> _INFORMATION_
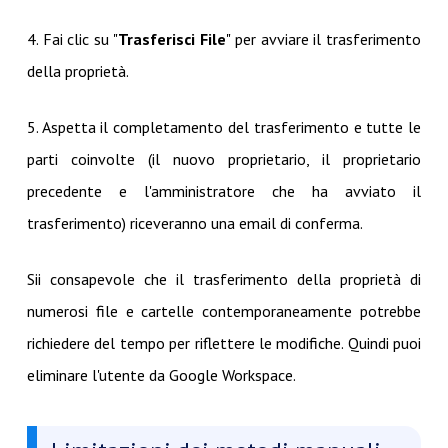
4. Fai clic su "
Trasferisci File
" per avviare il trasferimento
della proprietà.
5. Aspetta il completamento del trasferimento e tutte le
parti coinvolte (il nuovo proprietario, il proprietario
precedente e l'amministratore che ha avviato il
trasferimento) riceveranno una email di conferma.
Sii consapevole che il trasferimento della proprietà di
numerosi file e cartelle contemporaneamente potrebbe
richiedere del tempo per riflettere le modifiche. Quindi puoi
eliminare l'utente da Google Workspace.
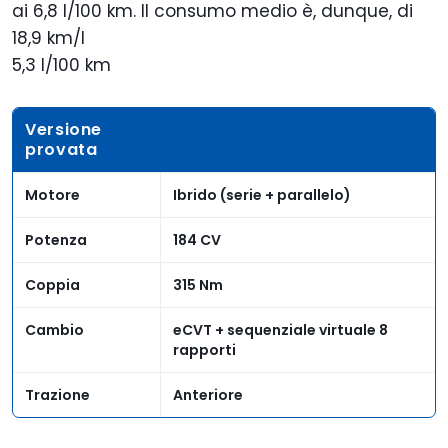
ai 6,8 l/100 km. Il consumo medio è, dunque, di
18,9 km/l
5,3 l/100 km
Versione
provata
Motore
Ibrido (serie + parallelo)
Potenza
184 CV
Coppia
315 Nm
Cambio
eCVT + sequenziale virtuale 8
rapporti
Trazione
Anteriore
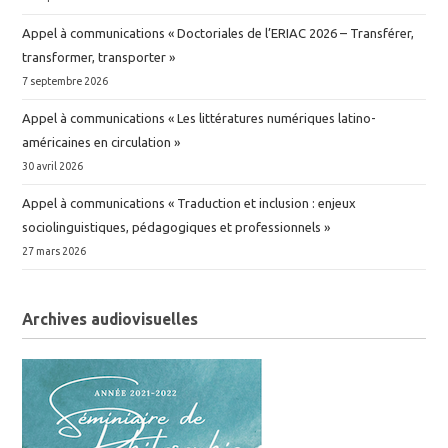
Appel à communications « Doctoriales de l’ERIAC 2026 – Transférer,
transformer, transporter »
7 septembre 2026
Appel à communications « Les littératures numériques latino-
américaines en circulation »
30 avril 2026
Appel à communications « Traduction et inclusion : enjeux
sociolinguistiques, pédagogiques et professionnels »
27 mars 2026
Archives audiovisuelles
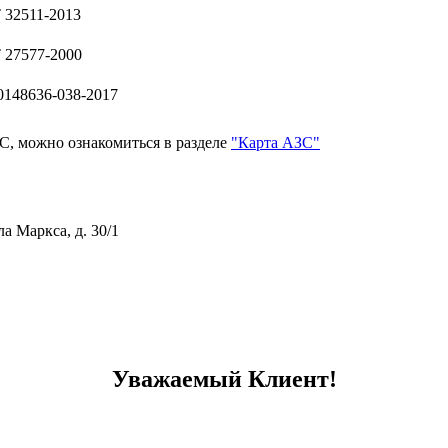
32511-2013
27577-2000
148636-038-2017
, можно ознакомиться в разделе
"Карта АЗС"
ла Маркса, д. 30/1
тивному мошенничеству и вовлечению в коррупционную деятел
Уважаемый Клиент!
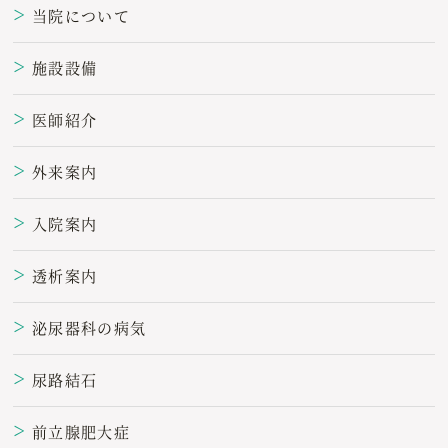
当院について
＞
施設設備
＞
医師紹介
＞
外来案内
＞
入院案内
＞
透析案内
＞
泌尿器科の病気
＞
尿路結石
＞
前立腺肥大症
＞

> _WHAT IS BEING ASKED_
Please gather every line from the records above that contains the string "communications". Case counts.

> _WRITTEN ANSWER_
Appel à communications « Doctoriales de l’ERIAC 2026 – Transférer,
Appel à communications « Les littératures numériques latino-
Appel à communications « Traduction et inclusion : enjeux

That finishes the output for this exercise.